The discrepancies observed within the sensitivity analyses using continuous CRP as an exposure and continuous depression and anxiety as outcomes suggest that the way the variables are handled may influence the observed associations. This is an important factor to consider when interpreting the current findings and in future research. Furthermore, the psychological distress measures and ACEs were self-reported which may introduce recall and social desirability biases. Recent studies also suggest that subjective, rather than objective, ACE accounts are associated with later psychopathology, which questions what the subjective measures reflect [81]. Similarly, the agreement between prospective and retrospective measures of childhood maltreatment has been questioned with a recent meta-analysis stating the importance of both acknowledging the critical measurement differences and not conflating the two concepts [50]. It is also possible that the observed associations reflect age-related changes rather than COVID-19-related changes. Finally, it is important to acknowledge the times at which the exposures were measured and how this may impact interpretation of findings. ACEs were assessed 14 years before the pandemic whilst CRP and hair cortisol were assessed 8 years before; different situational factors and mental health states may have impacted the assessment of exposure variables at different time points.

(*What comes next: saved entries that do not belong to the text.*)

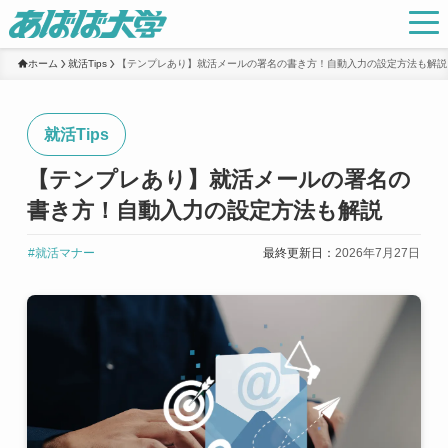
ホーム
就活Tips
【テンプレあり】就活メールの署名の書き方！自動入力の設定方法も解説
就活Tips
【テンプレあり】就活メールの署名の
書き方！自動入力の設定方法も解説
#就活マナー
最終更新日：
2026年7月27日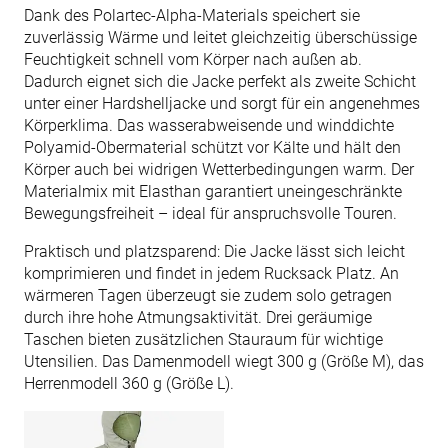
Dank des Polartec-Alpha-Materials speichert sie
zuverlässig Wärme und leitet gleichzeitig überschüssige
Feuchtigkeit schnell vom Körper nach außen ab.
Dadurch eignet sich die Jacke perfekt als zweite Schicht
unter einer Hardshelljacke und sorgt für ein angenehmes
Körperklima. Das wasserabweisende und winddichte
Polyamid-Obermaterial schützt vor Kälte und hält den
Körper auch bei widrigen Wetterbedingungen warm. Der
Materialmix mit Elasthan garantiert uneingeschränkte
Bewegungsfreiheit – ideal für anspruchsvolle Touren.
Praktisch und platzsparend: Die Jacke lässt sich leicht
komprimieren und findet in jedem Rucksack Platz. An
wärmeren Tagen überzeugt sie zudem solo getragen
durch ihre hohe Atmungsaktivität. Drei geräumige
Taschen bieten zusätzlichen Stauraum für wichtige
Utensilien. Das Damenmodell wiegt 300 g (Größe M), das
Herrenmodell 360 g (Größe L).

Nonetheless, the current study has important implications for older adult and childhood interventions by providing a more nuanced understanding of the aetiology of psychological distress. Firstly, it highlights the importance of providing support to reduce the adverse mental health impact of the pandemic among older adults, especially those with pre-existing risk factors. It also demonstrates a need for greater access to psychotherapeutic programmes to combat the impact of ACEs on later-life health [82], especially considering the likely increase in ACEs during the pandemic [83] and the fact that ACEs were a consistent predictor of psychological distress. These could include psychosocial interventions to manage the deleterious effects of ACEs and reduce stress levels or pharmacological therapies targeting biological pathways including the HPA-axis to improve symptoms. Finally, the findings are not only relevant in the context of the pandemic but can be translated more widely to understanding how individuals may react psychologically to new environmental stressors.

To conclude, this study suggests that individuals with ACEs are at greater risk of psychological distress during the COVID-19 pandemic. ACEs appear to be a more reliable marker of vulnerability compared to cortisol and CRP. However, dysregulated biomarkers of HPA-axis activity and inflammation pre-pandemic were also related to greater pandemic psychological distress. This implicates two biological pathways underlying psychological responses to new environmental stressors. Interactions between ACEs and hair cortisol on psychological distress during the pandemic were identified. Given the recognised role of the HPA-axis in the development of mental health conditions, the stress response system may characterise one of the main psychobiological mechanisms underlying the association of early adversity with poor adulthood mental health. Future longitudinal research that considers covariates including age, type and timing of adversity, different inflammatory markers (e.g., IL-6), and cortisol measurement, are necessary to understand the nuances of the biological pathways linking ACEs to psychopathology.